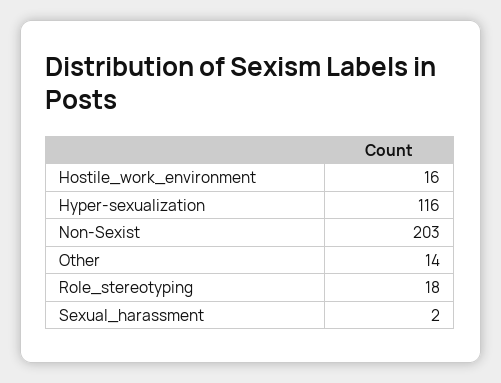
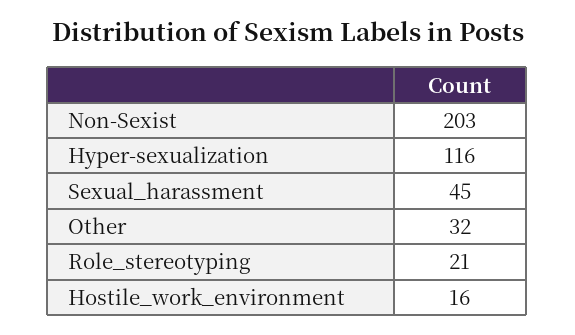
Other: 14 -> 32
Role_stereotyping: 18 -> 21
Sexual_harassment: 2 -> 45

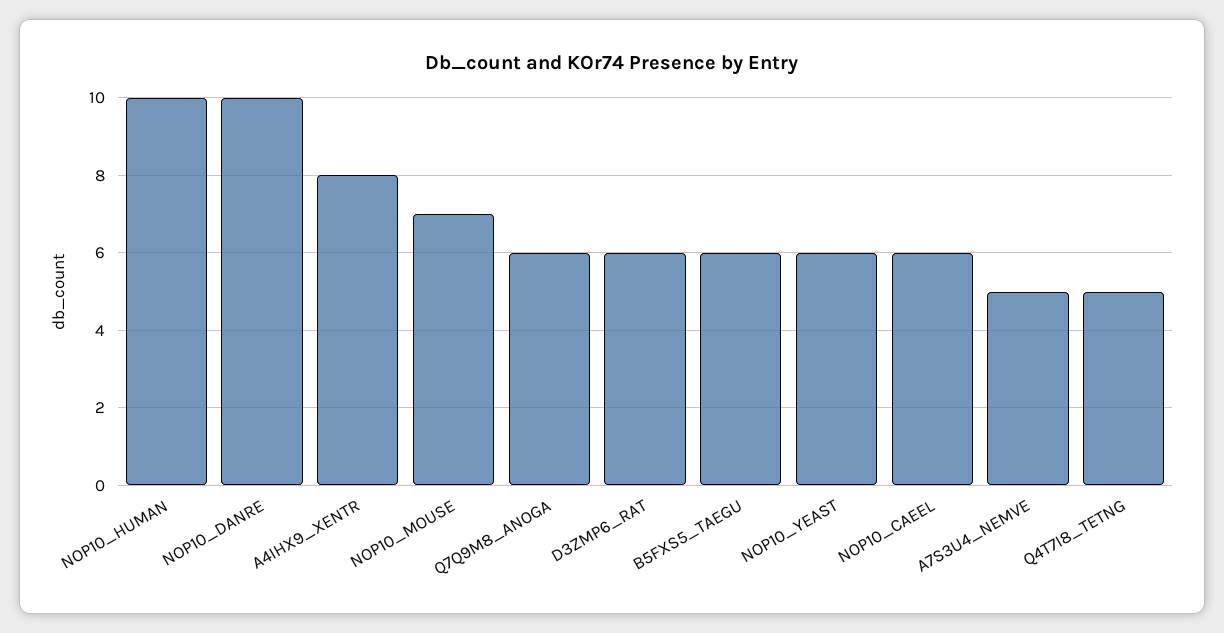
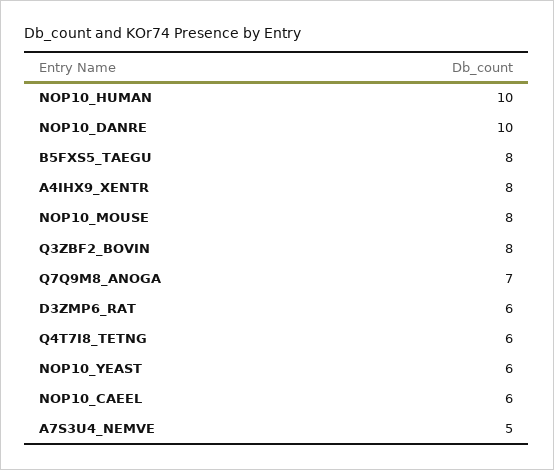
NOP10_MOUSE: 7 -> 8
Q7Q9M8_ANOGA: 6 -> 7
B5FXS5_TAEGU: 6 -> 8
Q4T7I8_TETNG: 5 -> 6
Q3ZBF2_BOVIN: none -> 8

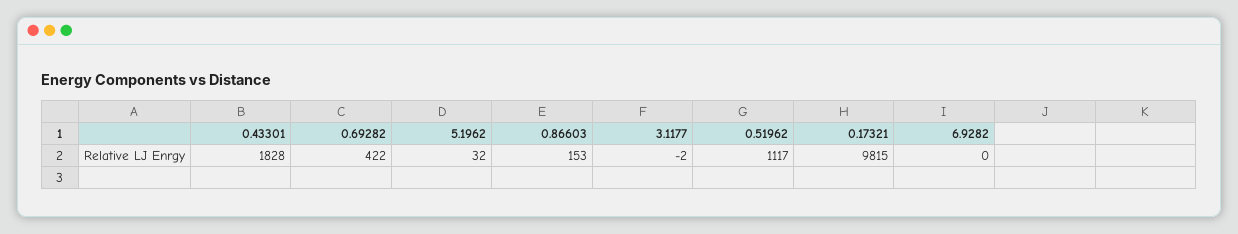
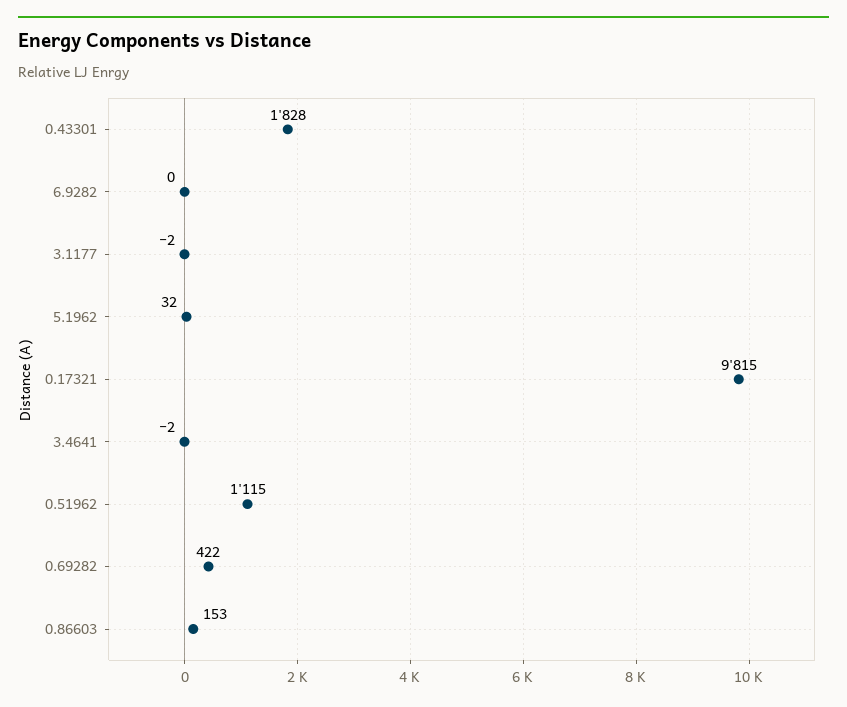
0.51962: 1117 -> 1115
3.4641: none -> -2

Task to complete ▸ Exact copy, pictures excluded: print only the lines from the line containing "B5FXS5_TAEGU: 6 -> 8" through the end of the records.

Result below ▸
B5FXS5_TAEGU: 6 -> 8
Q4T7I8_TETNG: 5 -> 6
Q3ZBF2_BOVIN: none -> 8

0.51962: 1117 -> 1115
3.4641: none -> -2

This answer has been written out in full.